The future to a healthy rural maternal health scenario seems locked, literally. A report from the delivery ward of a Mahoba PHC
“This door is locked, see?” points out Sharda, jangling the lock hanging on the latched door to emphasize her point. Standing in front of the attached bathroom in the maternity ward of the primary healthcare centre in Jaitpur, Mahoba, Sharda is rattled. Having accompanied her pregnant daughter Rita to the PHC (primary healthcare centre) for her delivery, Sharda discovered complications she hadn’t expected, which had nothing to do with the pregnancy. “If she has to go to the bathroom, where should she go?” she demands, anger evident in her voice, “She can barely walk, she is in pain, she could fall. She’s just recovering from the delivery itself, but now this additional trouble.”
The PHC in Mahoba, we must add, has one other bathroom adjacent to the delivery room, but it is a virtually impossible walk for a woman who’s just delivered, or on the brink of delivery. Not to mention the fact that this is a common bathroom, and hence meant for anyone and everyone in the PHC.
According to the Indian Public Health Standards (IPHS) Guidelines for PHCs, it is “essential” for waiting rooms, labour rooms and wards to have attached bathrooms–separate for men and women.
“I had to go outside to use the toilet because the toilet here is locked,” says Rita, lying in the ward bed, swaddled in blankets. She had delivered her baby at 10 am the same day. “If we have to go, we have to go out in the open, because there are no other provisions,” she adds. Rita endured this in fact, and speaks in a weak voice, laden with simmering emotion, “People were looking at me because I was relieving myself in the open. I was angry, but I had no choice.”

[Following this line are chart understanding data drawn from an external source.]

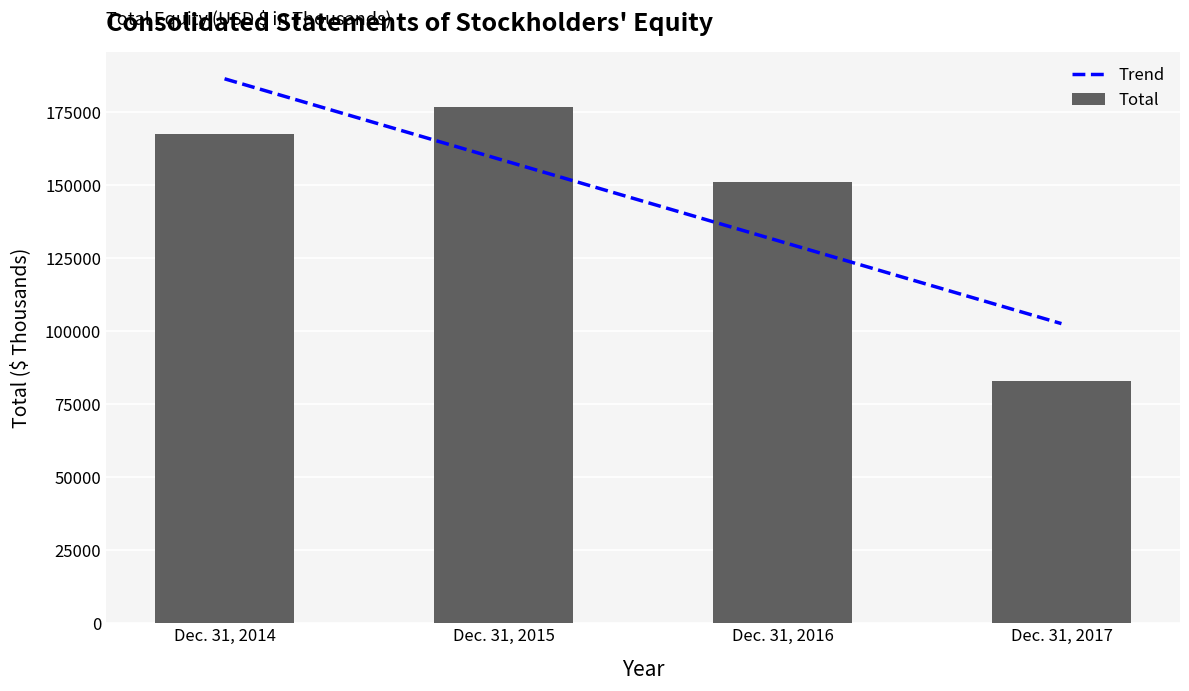

Reading left to right, list all the values displayed in this chart.

Dec. 31, 2014=167369	Dec. 31, 2015=176500	Dec. 31, 2016=151067	Dec. 31, 2017=82756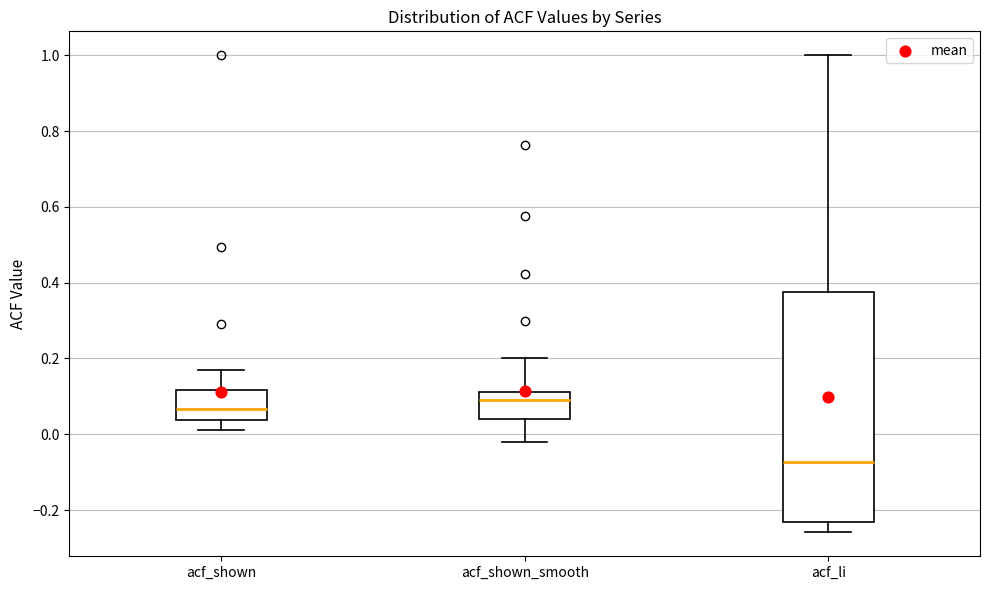

Reading left to right, transcribe this box plot: for each box, give where its median line is, the range the box spans, and where its two whiskers end, as read against the y-axis. The values are not printed on the chart, so give them approximately, as read against the axis.

acf_shown: median 0.06, box 0.04 to 0.12, whiskers 0.02 to 0.16
acf_shown_smooth: median 0.08, box 0.04 to 0.12, whiskers -0.02 to 0.20
acf_li: median -0.08, box -0.24 to 0.38, whiskers -0.26 to 1.00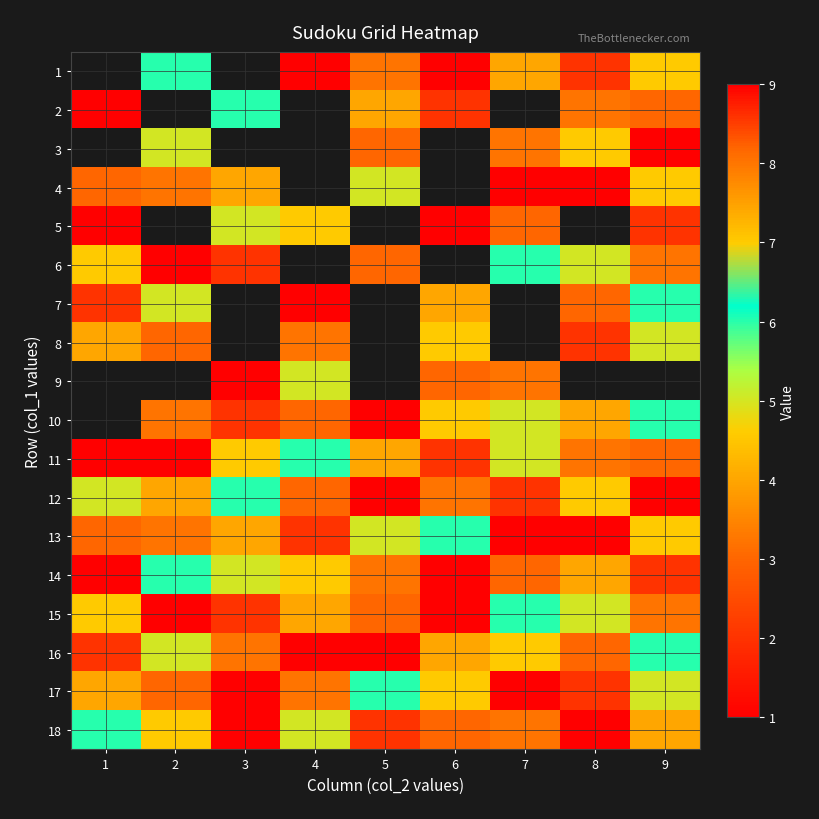

At which label is 15 closest to 5?

8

Rita’s admission also takes a dump on U.P.’s 100% Open Defecation Free statistics, a statistic that has been loudly cited by the state and central government alike because it represents the success of PM Modi’s pet project, Swacch Bharat. A two-part blow, too: not only did a governmental facility not have accessible toilets, but also the fact that the only available option to Rita outside the PHC was the open means that there is a lack of public toilets in Jaitpur, one of the 97,641 ODF villages in UP.
The one other option available to Rita, as explained by Narvada, the local ASHA worker, was not a viable solution, “We can’t afford to take her from here to there. There is risk involved.”

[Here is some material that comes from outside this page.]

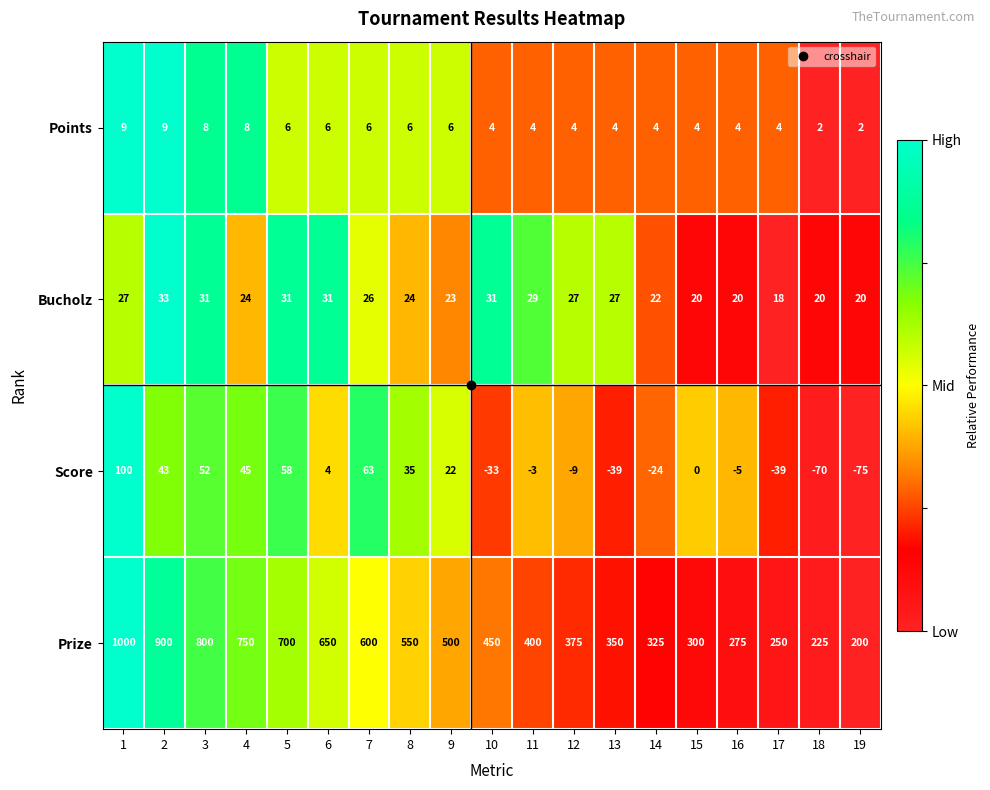

Which series has the widest spread of values?

Prize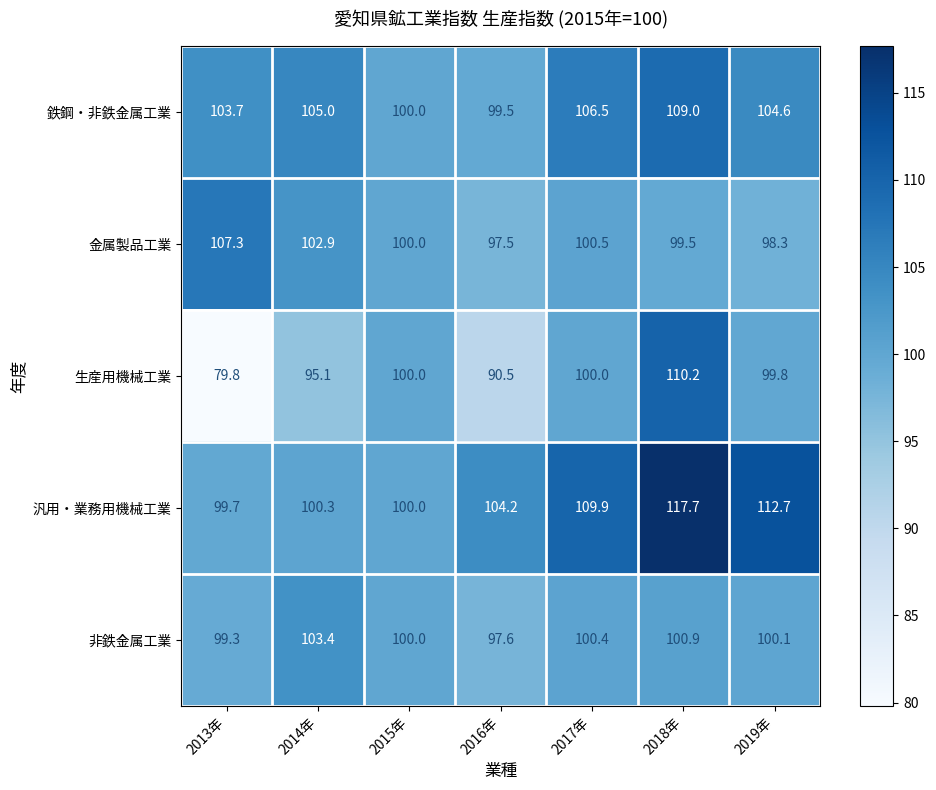

At which label does 汎用・業務用機械工業 first exceed 104?

2016年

Post delivery, women often suffer from vaginal bleeding and tears, let alone postpartum complications, all of which necessitates rest – a toilet being handy is a clear must. Expecting new mothers to walk to the delivery ward’s toilet, or squatting in the open is needless to say, an inhuman assumption. As of 2017, the latest available data, there were 3621 functioning PHCs in U.P.; the fact that there is no compiled data available about the construction or maintenance of toilets in the rural healthcare centres speaks volumes.
“If it’s blocked, how will you use that bathroom?” says Archana, the ANM (Auxiliary Nurse Midwife) who works at the PHC and maintains that the toilet was locked because the flush was broken, “Only when it is cleaned can it be opened.” According to her, the bathroom had only been shut for two or three days – a claim that the patients vehemently disagreed with. Upon asking her what the holdup was, even if it was about having it cleaned, Archana obstinately looked away from us, refusing to answer.
“I actually did not know until now that the toilet is shut,” says Dr. Sunita, the main healthcare physician of the PHC. “If it is true, then I will find out and investigate.” Promising to look into the matter, Dr. Sunita adds, making it seem that it would require some kind of deep investigation to unlock a lock that belongs to the PHC administration, “We have only found out this information today, so we will do our best to resolve the matter to ensure that the women who have recently delivered children do not have to suffer.”
In brightly painted letters outside the maternity ward it says, ‘The Jachcha Bachcha Ward is open for 24 hours; it is essential that one stays in the hospital for 48 hours after delivery’; it is one of the many signboards in and around the ward that have instructions for expectant and new mothers, information about welfare schemes and encouragements for institutional births.
While there is no dearth of maternal healthcare intervention schemes like the Maternal Benefits Program, the PM Matru Vandana Yojana and Janani Suraksha Yojana, all with the clear mandate to improve rural maternal and infant health, it seems like absurd issues such as locked toilet doors will continue to set our nation’s villages back. And continue to fail our mothers in rural areas.
This article first appeared on The Wire.